The shareholder-primacy framework was reinforced by executive compensation reform — tying CEO pay to stock prices — and by the rise of activist investors who pushed managers to maximize shareholder returns even at the cost of long-run investment. Bill Lazonick's "Profits Without Prosperity" (2014) documents the resulting shift in how non-financial corporations allocate cash flow: substantially more to buybacks and dividends, substantially less to retained earnings for internal investment.
The Stakeholder Counter-Move
The 2019 Business Roundtable revision of its statement on the "purpose of a corporation" — formally abandoning shareholder primacy in favor of multi-stakeholder obligations — has been substantially walked back. The signatories' actual practice has not shifted measurably in the direction the statement suggested. Whether this reflects a genuine institutional shift constrained by structural incentives, or whether it was always primarily a public-relations exercise, is a debate that the next decade of corporate behavior will resolve.
What the Form Optimizes For
The current corporate form optimizes for: large-scale capital pooling, risk distribution through limited liability, continuity across generations of management, and external accountability through public securities markets. It does not optimize for: long-run investment that takes decades to pay off, distribution of value to non-shareholder stakeholders, environmental protection, or political restraint on the firm's lobbying.
Designing institutional alternatives that retain the form's strengths while mitigating its weaknesses is the recurring project of corporate- governance reform. Co-determination (German worker representation on supervisory boards), public-benefit corporations (the B Corp framework), employee stock ownership plans, and various cooperative structures are all partial alternatives. None has displaced the dominant joint-stock form at scale, but each has measurable effects in the contexts where it operates.

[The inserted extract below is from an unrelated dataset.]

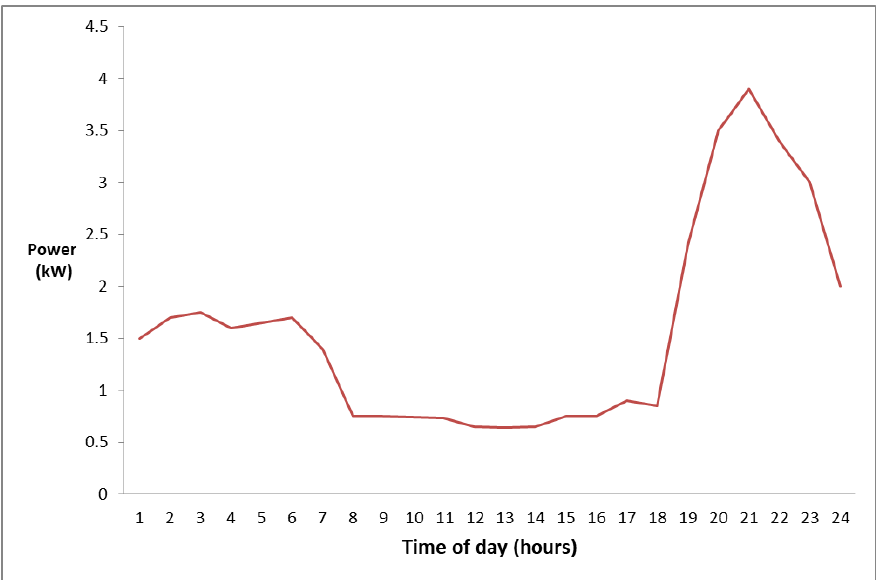
Figure 11. Measured load profile from [25].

Why the Corporate Form Endures
The shareholder primacy framework has substantial critics and substantial defenders. The defenders point to the framework's clarity — managers have a definable objective — and to the accountability it produces through securities markets. The critics point to the externalities (environmental, labor, community) that the framework treats as someone else's problem.
Both readings have empirical support. The framework produces better governance than the loose stakeholder framing it replaced in some dimensions. It produces worse governance in others. The empirical question is which dimensions matter more for which purposes, and the answer varies by industry, by country, and by era.
The Modification Question
If the corporate form is a technology, it can be modified. The twentieth century already modified it substantially — securities disclosure laws, antitrust enforcement, labor relations frameworks, environmental regulations — without abandoning the underlying joint-stock structure. The twenty-first century will likely modify it further. The question is whether the modifications will be incremental (continuing the existing reform tradition) or structural (introducing entirely new corporate categories like public-benefit corporations or worker cooperatives at scale).
Reading List
- Ron Harris, Industrializing English Law (2000)
- Adolf Berle and Gardiner Means, The Modern Corporation and Private Property (1932)
- Lynn Stout, The Shareholder Value Myth (2012)
- William Lazonick, "Profits Without Prosperity" (HBR 2014)
- Colin Mayer, Prosperity (2018)
- Henry Hansmann, The Ownership of Enterprise (1996) on why the standard form dominates.
- Marjorie Kelly, The Divine Right of Capital (2001) on the shareholder-primacy frame as ideology.
- Joel Bakan, The Corporation (2004) on the form's inherent externalities.